I think for (1), it depends on how strongly you mean “comes apart.” If we just mean varying one dimension while the other stays constant, or varying one dimension more than the other, there are a huge number of instances where this occurs. If, however, you mean the stronger case of “coming apart” where one dimension is present while the other is completely absent, the evidence is a bit more controversial. Lesion studies like cingulotomies and pain asymbolia cases (resulting from insula lesions) are often cited as examples, but some argue that cingulotomies don’t produce true dissociations and the pain asymbolia cases are pretty rare and a bit strange in other ways.

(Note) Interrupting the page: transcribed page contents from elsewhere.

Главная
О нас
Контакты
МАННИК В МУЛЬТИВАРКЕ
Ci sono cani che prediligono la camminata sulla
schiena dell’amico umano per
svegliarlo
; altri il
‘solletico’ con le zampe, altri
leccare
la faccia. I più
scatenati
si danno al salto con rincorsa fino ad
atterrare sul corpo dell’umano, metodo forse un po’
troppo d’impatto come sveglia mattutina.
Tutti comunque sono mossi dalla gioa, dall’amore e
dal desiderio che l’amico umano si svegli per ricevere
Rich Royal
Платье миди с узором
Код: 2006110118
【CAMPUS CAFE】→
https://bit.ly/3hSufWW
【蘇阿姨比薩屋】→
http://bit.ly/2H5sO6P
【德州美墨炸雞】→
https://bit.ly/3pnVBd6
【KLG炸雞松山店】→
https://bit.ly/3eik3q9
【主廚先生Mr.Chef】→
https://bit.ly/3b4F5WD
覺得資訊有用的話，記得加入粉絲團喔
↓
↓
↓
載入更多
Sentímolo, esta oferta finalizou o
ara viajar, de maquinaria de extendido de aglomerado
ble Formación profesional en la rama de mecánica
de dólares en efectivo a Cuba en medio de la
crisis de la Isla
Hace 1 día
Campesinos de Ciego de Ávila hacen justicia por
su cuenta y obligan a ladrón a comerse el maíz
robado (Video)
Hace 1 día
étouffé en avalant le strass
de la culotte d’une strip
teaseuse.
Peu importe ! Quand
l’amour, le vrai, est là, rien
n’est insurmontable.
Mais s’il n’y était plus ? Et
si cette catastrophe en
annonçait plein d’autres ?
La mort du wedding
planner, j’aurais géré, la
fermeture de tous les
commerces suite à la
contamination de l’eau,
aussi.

Morphine or other opioids are sometimes said to eliminate pain affect without eliminating pain sensation, but again there are scholars who disagree with that interpretation. There are also many other forms of studies (such as direct stimulation, transcranial magnetic stimulation, deep brain stimulation) that are able to produce differential effects for pain affect and pain sensation, but I don’t think any of them have resulted in complete dissociations.
Regarding (2), I argued in the above chapter that we need better research into the nonverbal effects of sensory-affective dissociation in humans. A lot of the research on the unpleasantness of pain in humans relies too much on verbal self-report, which makes it difficult to know how to map this dimension to other animals (conditioned place aversion is currently one of the ways of trying to test pain affect).
Finally, you also asked:: “If sensory intensity and affective intensity are correlated in humans, do you think it’s reasonable to assume that the components are correlated in other mammals?”
So the typical pain signal in humans might follow roughly this pattern: a noxious stimulus causes activity in nociceptors in the peripheral nervous system, which then send a signal to the spinal cord, which transmits information to the thalamus, which then passes the info on to sensory cortical regions and to affective regions (and there are some direct connections between the thalamus and affective regions). I think the magnitude at every step in that process is pretty strongly correlated with the ultimate affective intensity. But we wouldn’t want to say activity in nociceptors is a biomarker for valences experience despite the fact that it is strongly correlated with it, because we know of many instances where nociceptive activity can come apart from experienced pain. Granted, the connection between the sensory dimension of pain is more strongly correlated with experienced unpleasantness, but it seems like the same problem exists. So I guess I just tend to think that “X is a neurobiological marker of Y” requires something stronger than “X is highly correlated with/and or predictive of Y.”
To take one example of why this could matter, an expectation of pain can influence pain unpleasantness more than pain intensity ratings. So if you were using a marker that only predicted pain intensity, you could miss important details about the actual welfare implications of the pains. Many of the pains that occur in agricultural animals or laboratory animals presumably occur in situations where differential influences (such as that from anticipated pain, high anxiety, depression, etc) on the affective components of pain could be important.